Retrieval-Augmented Generation (RAG)
Retrieval-Augmented Generation (RAG) is an architecture pattern that addresses one of the fundamental limitations of large language models: they can only reason over information present in their context window. RAG solves this by adding a retrieval step before generation — when a user asks a question, the system first searches a knowledge base for relevant information, then feeds those retrieved passages into the LLM prompt alongside the question. The model generates its answer grounded in the retrieved evidence rather than relying solely on its training data.
The retrieval mechanism typically uses vector search. Documents are split into chunks (paragraphs, sections, or semantically coherent segments), each chunk is converted into a dense vector embedding using a model like OpenAI's text-embedding-3-small, and these vectors are stored in a database with vector search capability. At query time, the user's question is embedded with the same model, and the most similar document chunks are retrieved using cosine similarity. DocumentIQ uses pgvector on PostgreSQL for this, with configurable chunking strategies (semantic, structural, or fixed-token) that can be switched at runtime without code changes.

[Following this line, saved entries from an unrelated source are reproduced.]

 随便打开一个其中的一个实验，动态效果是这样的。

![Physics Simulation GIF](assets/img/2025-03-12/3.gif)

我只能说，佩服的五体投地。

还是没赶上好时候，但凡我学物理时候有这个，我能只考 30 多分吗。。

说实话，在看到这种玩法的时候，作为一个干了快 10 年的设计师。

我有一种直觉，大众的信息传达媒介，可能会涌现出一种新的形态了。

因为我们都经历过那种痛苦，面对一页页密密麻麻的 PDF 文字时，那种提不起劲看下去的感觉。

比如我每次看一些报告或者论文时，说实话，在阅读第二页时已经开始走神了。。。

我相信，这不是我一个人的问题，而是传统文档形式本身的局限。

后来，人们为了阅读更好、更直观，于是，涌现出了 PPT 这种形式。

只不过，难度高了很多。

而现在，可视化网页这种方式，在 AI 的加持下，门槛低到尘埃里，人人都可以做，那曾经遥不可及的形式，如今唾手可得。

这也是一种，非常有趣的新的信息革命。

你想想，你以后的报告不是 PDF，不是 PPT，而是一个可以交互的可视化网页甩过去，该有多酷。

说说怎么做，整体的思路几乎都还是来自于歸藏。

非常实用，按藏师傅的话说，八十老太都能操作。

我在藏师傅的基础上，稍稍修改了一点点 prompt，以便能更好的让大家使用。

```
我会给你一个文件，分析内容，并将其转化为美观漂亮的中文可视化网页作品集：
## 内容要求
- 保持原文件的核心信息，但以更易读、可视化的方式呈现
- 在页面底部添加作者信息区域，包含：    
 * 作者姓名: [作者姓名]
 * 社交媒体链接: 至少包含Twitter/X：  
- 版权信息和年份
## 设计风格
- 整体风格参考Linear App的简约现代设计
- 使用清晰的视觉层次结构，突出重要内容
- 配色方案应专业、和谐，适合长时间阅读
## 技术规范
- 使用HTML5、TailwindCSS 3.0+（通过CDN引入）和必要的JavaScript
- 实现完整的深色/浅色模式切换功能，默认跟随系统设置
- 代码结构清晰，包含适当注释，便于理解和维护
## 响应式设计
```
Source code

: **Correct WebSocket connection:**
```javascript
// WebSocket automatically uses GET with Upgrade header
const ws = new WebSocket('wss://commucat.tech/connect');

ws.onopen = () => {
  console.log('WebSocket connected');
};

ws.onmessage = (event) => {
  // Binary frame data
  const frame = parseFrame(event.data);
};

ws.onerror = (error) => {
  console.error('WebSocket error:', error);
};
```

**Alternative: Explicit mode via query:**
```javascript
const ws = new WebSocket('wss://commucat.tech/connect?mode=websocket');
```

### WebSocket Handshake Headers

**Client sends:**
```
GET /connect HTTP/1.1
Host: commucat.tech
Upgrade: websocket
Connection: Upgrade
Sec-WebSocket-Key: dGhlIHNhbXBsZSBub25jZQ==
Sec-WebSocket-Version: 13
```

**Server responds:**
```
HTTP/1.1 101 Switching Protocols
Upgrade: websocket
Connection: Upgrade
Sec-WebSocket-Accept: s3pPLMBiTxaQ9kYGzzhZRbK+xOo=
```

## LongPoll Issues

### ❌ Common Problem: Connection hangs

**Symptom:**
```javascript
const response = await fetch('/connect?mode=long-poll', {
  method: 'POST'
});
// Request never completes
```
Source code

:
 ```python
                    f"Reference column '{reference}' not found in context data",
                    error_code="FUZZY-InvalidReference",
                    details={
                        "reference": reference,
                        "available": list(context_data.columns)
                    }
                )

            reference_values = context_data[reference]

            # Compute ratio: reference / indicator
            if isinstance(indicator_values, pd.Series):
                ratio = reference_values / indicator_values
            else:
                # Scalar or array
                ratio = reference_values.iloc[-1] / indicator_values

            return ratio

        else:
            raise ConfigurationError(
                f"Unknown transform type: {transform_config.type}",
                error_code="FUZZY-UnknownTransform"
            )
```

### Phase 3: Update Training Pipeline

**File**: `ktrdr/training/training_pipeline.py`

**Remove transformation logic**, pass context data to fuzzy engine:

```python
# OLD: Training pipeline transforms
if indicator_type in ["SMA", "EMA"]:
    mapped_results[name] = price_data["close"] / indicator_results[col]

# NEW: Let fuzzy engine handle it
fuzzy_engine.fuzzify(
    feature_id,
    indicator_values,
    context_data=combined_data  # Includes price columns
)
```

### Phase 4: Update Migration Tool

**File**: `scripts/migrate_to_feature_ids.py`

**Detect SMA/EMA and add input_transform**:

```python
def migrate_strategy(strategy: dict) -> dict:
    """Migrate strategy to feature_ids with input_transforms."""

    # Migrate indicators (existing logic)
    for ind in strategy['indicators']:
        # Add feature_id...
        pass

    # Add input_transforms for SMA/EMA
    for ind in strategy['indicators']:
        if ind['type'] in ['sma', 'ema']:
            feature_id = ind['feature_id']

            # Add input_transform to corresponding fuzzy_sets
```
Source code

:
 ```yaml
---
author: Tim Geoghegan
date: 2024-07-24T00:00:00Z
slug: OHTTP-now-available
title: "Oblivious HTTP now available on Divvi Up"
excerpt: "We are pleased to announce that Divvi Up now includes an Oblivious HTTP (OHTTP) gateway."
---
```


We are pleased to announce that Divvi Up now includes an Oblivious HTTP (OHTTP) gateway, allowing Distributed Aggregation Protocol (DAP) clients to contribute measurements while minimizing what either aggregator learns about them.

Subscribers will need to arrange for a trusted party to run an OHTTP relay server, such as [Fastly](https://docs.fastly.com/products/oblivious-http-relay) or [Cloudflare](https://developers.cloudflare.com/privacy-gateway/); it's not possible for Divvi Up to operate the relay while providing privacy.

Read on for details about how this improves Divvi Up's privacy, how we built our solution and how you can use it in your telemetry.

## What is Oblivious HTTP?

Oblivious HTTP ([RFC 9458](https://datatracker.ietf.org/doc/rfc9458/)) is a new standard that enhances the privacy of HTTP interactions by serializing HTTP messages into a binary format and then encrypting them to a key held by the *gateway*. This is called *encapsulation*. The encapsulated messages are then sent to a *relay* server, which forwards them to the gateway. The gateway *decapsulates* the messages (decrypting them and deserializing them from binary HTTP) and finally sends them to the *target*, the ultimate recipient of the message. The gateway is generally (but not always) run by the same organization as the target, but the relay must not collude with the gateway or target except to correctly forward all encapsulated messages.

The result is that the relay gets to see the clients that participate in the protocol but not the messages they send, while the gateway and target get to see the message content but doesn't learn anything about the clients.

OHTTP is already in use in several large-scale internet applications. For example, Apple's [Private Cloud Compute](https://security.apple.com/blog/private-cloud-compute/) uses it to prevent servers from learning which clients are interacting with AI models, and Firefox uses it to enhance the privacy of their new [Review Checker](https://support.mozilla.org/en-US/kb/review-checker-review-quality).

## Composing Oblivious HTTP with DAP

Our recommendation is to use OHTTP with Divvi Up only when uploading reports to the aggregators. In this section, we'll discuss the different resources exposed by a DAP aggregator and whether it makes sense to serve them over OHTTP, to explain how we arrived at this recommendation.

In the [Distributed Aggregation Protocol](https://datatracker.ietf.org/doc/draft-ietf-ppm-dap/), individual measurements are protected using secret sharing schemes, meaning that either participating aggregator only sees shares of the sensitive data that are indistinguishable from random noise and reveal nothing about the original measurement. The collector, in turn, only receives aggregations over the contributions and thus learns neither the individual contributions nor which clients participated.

DocumentIQ's project chat assistant is a full RAG implementation. Each project's documents are automatically chunked and embedded after upload. When a user asks a question in the chat interface, the system retrieves the most relevant chunks from that project's documents, combines them with the project's extracted field values as structured context, and generates a streaming response with inline citations to specific source documents. Retrieval parameters — how many chunks to fetch, the token budget for context, and the minimum similarity threshold — are configurable per billing plan, giving higher-tier users richer and more comprehensive answers.